31.2. The commencement of mediation will not prevent the parties commencing or continuing court proceedings.
- GOVERNING LAW
This Agreement and any dispute or claim arising out of or in connection with it or its subject matter or formation (including non-contractual disputes or claims) shall be governed by and construed in accordance with the laws of England and Wales.
Each party irrevocably agrees that the courts of England and Wales shall have exclusive jurisdiction to settle any dispute or claim arising out of or in connection with this Agreement or its subject matter or formation (including non-contractual disputes or claims).
SCHEDULE 1 - DATA PROCESSING INFORMATION
- Scope of data processing activities: The provision of the Services by UBIO to the Client and other related purposes.
- Purpose of processing: To enable the Client to use the Services.This may include contacting you about the Services, to facilitate the Client’s use of the Support Services (although see below regarding use of the Forum, which is at Client’s own risk). It also includes verifying Client and Authorised User credentials when logging onto use the Services and (if applicable) for billing purposes.
If the Client shares any personal data through its use of the Forum, it does so at its own risk and UBIO bears no responsibility for how the Client uses the forum or what information it shares with the Forum or how other Forum users may use such information.
- Nature of the processing: to facilitate the Client’s use of the Services.
- Duration of processing: Following the successful completion of an automation by the Client using the Service, all data marked as personal data for use in an automation is automatically deleted.
- Types of personal data:
Personal data provided by the Client and/or any Authorised Users when signing up for and/or using the Services, which includes: name, email address and other contact details. This may include financial information for billing purposes. Personal data of third parties, which includes: name, email address and other contact details, used in automations by the Client.

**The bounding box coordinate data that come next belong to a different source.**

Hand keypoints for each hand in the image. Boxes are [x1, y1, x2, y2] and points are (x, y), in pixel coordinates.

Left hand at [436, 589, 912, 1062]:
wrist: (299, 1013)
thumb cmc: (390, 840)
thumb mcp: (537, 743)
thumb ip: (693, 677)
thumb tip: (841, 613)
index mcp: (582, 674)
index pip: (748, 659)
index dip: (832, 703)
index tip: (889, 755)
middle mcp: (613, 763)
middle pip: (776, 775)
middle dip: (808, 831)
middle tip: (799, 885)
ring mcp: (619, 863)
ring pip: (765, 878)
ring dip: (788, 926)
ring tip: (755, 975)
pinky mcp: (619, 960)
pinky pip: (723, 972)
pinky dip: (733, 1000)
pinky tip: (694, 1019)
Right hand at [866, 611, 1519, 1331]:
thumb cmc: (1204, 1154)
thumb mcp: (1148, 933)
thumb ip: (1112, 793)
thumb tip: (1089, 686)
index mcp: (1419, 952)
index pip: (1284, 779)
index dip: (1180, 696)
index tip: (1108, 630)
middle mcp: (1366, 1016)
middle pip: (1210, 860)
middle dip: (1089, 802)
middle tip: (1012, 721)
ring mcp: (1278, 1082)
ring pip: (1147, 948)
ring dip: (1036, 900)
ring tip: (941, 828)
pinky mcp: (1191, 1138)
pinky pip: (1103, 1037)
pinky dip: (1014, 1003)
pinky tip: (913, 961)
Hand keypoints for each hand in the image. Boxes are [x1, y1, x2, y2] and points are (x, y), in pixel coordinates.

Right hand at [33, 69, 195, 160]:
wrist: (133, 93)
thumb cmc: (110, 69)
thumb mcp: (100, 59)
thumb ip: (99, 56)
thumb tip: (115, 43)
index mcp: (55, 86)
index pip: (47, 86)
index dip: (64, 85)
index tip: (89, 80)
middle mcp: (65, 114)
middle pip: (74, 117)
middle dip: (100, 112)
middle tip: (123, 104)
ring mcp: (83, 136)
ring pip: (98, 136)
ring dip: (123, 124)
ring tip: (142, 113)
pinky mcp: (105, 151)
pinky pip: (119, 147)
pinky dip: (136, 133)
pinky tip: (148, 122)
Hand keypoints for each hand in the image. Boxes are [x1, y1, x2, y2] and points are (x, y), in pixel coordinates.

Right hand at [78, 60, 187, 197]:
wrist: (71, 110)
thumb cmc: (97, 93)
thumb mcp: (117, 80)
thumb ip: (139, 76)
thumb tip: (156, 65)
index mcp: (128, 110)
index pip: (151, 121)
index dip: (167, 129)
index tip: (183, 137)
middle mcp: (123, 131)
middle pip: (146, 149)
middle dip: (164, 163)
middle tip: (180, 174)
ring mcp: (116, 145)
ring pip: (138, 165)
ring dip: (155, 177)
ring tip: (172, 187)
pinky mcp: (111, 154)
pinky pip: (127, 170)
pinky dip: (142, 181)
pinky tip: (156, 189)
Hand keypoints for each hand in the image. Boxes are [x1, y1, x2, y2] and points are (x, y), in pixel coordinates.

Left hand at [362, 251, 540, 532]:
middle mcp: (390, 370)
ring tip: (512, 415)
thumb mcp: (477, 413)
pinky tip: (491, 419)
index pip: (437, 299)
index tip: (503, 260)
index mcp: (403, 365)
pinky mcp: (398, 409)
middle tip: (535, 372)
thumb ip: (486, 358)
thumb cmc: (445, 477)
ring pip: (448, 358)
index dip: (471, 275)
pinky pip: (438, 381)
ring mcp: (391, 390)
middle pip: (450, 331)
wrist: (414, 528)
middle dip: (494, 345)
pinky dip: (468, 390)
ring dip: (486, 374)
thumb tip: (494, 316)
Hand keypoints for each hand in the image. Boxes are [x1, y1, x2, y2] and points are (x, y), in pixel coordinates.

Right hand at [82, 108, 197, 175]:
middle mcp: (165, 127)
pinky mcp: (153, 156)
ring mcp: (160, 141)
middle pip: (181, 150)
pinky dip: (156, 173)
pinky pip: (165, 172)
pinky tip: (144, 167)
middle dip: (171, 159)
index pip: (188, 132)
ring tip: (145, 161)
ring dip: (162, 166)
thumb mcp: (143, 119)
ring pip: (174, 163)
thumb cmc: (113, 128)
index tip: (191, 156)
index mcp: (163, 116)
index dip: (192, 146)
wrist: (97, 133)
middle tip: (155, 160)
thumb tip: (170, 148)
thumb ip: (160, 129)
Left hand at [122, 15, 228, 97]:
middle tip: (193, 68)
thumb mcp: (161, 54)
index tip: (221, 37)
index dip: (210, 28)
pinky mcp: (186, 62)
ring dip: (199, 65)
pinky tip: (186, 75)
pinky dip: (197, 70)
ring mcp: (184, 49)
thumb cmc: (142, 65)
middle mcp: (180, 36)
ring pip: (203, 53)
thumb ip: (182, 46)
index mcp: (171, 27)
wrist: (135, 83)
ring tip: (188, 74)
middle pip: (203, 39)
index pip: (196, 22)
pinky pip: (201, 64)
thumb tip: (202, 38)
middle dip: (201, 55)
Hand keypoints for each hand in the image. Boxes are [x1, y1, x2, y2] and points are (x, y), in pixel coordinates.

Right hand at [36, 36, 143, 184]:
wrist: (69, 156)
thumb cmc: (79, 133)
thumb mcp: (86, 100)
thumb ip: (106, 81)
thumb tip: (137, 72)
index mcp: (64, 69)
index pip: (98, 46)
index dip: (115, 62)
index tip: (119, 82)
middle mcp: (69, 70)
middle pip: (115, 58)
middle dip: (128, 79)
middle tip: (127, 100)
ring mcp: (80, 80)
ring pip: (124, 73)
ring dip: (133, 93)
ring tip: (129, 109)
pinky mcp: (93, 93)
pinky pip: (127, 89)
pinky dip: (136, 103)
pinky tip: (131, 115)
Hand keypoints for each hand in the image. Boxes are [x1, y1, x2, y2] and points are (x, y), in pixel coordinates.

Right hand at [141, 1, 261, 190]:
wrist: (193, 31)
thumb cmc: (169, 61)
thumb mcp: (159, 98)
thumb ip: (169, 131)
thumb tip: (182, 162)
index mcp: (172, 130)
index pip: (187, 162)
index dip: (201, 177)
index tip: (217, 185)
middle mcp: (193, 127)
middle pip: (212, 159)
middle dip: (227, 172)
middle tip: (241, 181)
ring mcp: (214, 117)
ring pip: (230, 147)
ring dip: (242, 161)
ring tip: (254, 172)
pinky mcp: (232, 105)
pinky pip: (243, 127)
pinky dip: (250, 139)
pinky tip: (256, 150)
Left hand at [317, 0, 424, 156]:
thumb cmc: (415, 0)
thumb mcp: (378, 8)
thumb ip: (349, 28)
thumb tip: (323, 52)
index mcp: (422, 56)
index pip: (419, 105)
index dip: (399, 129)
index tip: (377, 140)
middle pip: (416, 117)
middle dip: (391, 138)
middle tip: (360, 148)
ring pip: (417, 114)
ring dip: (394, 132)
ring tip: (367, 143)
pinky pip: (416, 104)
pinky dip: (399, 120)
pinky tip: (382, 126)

- Sub-processors of Personal Data:
- Google Ireland Limited, Gordon House, Barrow Street, Dublin 4, Ireland. Google provides web hosting services including database/data storage.
- Amazon Web Services Inc, 410 Terry Avenue North, Seattle, WA 98109-5210. AWS Web Services provides web hosting services including database/data storage.
- DigitalOcean, 101 Avenue of the Americas, 10th Floor, New York, NY 10013. DigitalOcean provides web hosting services including database/data storage.